» Task item:
Copy out the listing below, switching "centimetres" to "centimeters" and leaving everything else unchanged.

» Provided records:
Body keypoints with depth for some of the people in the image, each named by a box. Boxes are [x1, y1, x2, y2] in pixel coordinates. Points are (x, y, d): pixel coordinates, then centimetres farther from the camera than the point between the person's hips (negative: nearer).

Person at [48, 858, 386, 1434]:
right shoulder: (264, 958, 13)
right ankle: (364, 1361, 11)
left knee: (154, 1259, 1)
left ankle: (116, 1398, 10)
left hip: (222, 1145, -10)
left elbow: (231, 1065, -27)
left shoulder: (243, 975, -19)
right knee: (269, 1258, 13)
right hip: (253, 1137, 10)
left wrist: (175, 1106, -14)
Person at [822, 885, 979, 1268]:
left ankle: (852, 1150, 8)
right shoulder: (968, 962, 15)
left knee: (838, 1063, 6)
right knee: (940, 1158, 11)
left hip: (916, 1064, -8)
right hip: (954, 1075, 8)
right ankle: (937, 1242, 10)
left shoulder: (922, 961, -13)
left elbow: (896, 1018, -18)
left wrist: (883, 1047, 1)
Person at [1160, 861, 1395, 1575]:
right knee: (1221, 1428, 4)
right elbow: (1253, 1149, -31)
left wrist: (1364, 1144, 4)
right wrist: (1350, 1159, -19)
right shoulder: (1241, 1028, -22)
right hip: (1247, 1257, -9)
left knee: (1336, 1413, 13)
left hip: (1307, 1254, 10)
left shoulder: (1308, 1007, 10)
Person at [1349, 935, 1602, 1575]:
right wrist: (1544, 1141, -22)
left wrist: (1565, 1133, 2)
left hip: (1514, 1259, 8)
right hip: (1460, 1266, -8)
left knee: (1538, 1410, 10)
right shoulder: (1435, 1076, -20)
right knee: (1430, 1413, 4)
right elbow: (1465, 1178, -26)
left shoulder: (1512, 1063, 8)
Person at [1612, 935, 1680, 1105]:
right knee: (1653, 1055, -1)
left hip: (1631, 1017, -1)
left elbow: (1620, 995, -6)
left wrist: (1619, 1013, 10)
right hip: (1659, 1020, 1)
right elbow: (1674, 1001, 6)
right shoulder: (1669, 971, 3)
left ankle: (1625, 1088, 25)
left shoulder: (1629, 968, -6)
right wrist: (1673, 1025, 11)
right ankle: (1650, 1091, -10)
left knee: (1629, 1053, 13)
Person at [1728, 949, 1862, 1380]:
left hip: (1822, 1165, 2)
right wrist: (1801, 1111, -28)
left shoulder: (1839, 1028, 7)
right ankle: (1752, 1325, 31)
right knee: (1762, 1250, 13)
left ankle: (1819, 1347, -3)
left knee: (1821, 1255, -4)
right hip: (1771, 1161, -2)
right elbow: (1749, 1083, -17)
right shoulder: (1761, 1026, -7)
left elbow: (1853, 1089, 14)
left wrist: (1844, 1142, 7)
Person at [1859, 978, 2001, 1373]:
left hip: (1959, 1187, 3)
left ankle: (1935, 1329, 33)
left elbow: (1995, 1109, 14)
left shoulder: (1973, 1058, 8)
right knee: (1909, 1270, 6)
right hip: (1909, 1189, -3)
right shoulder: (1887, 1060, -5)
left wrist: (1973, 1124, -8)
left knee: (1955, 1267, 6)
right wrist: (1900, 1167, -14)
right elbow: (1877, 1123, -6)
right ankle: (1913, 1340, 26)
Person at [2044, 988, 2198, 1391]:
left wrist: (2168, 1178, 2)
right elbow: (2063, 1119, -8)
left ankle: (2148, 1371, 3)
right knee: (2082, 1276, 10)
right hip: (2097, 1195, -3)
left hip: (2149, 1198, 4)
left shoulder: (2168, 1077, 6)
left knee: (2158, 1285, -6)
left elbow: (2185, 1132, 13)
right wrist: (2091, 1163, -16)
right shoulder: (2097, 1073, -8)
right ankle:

» Result for this exercise:
Body keypoints with depth for some of the people in the image, each named by a box. Boxes are [x1, y1, x2, y2] in pixel coordinates. Points are (x, y, d): pixel coordinates, then centimeters farther from the camera than the point between the person's hips (negative: nearer).

Person at [48, 858, 386, 1434]:
right shoulder: (264, 958, 13)
right ankle: (364, 1361, 11)
left knee: (154, 1259, 1)
left ankle: (116, 1398, 10)
left hip: (222, 1145, -10)
left elbow: (231, 1065, -27)
left shoulder: (243, 975, -19)
right knee: (269, 1258, 13)
right hip: (253, 1137, 10)
left wrist: (175, 1106, -14)
Person at [822, 885, 979, 1268]:
left ankle: (852, 1150, 8)
right shoulder: (968, 962, 15)
left knee: (838, 1063, 6)
right knee: (940, 1158, 11)
left hip: (916, 1064, -8)
right hip: (954, 1075, 8)
right ankle: (937, 1242, 10)
left shoulder: (922, 961, -13)
left elbow: (896, 1018, -18)
left wrist: (883, 1047, 1)
Person at [1160, 861, 1395, 1575]:
right knee: (1221, 1428, 4)
right elbow: (1253, 1149, -31)
left wrist: (1364, 1144, 4)
right wrist: (1350, 1159, -19)
right shoulder: (1241, 1028, -22)
right hip: (1247, 1257, -9)
left knee: (1336, 1413, 13)
left hip: (1307, 1254, 10)
left shoulder: (1308, 1007, 10)
Person at [1349, 935, 1602, 1575]:
right wrist: (1544, 1141, -22)
left wrist: (1565, 1133, 2)
left hip: (1514, 1259, 8)
right hip: (1460, 1266, -8)
left knee: (1538, 1410, 10)
right shoulder: (1435, 1076, -20)
right knee: (1430, 1413, 4)
right elbow: (1465, 1178, -26)
left shoulder: (1512, 1063, 8)
Person at [1612, 935, 1680, 1105]:
right knee: (1653, 1055, -1)
left hip: (1631, 1017, -1)
left elbow: (1620, 995, -6)
left wrist: (1619, 1013, 10)
right hip: (1659, 1020, 1)
right elbow: (1674, 1001, 6)
right shoulder: (1669, 971, 3)
left ankle: (1625, 1088, 25)
left shoulder: (1629, 968, -6)
right wrist: (1673, 1025, 11)
right ankle: (1650, 1091, -10)
left knee: (1629, 1053, 13)
Person at [1728, 949, 1862, 1380]:
left hip: (1822, 1165, 2)
right wrist: (1801, 1111, -28)
left shoulder: (1839, 1028, 7)
right ankle: (1752, 1325, 31)
right knee: (1762, 1250, 13)
left ankle: (1819, 1347, -3)
left knee: (1821, 1255, -4)
right hip: (1771, 1161, -2)
right elbow: (1749, 1083, -17)
right shoulder: (1761, 1026, -7)
left elbow: (1853, 1089, 14)
left wrist: (1844, 1142, 7)
Person at [1859, 978, 2001, 1373]:
left hip: (1959, 1187, 3)
left ankle: (1935, 1329, 33)
left elbow: (1995, 1109, 14)
left shoulder: (1973, 1058, 8)
right knee: (1909, 1270, 6)
right hip: (1909, 1189, -3)
right shoulder: (1887, 1060, -5)
left wrist: (1973, 1124, -8)
left knee: (1955, 1267, 6)
right wrist: (1900, 1167, -14)
right elbow: (1877, 1123, -6)
right ankle: (1913, 1340, 26)
Person at [2044, 988, 2198, 1391]:
left wrist: (2168, 1178, 2)
right elbow: (2063, 1119, -8)
left ankle: (2148, 1371, 3)
right knee: (2082, 1276, 10)
right hip: (2097, 1195, -3)
left hip: (2149, 1198, 4)
left shoulder: (2168, 1077, 6)
left knee: (2158, 1285, -6)
left elbow: (2185, 1132, 13)
right wrist: (2091, 1163, -16)
right shoulder: (2097, 1073, -8)
right ankle:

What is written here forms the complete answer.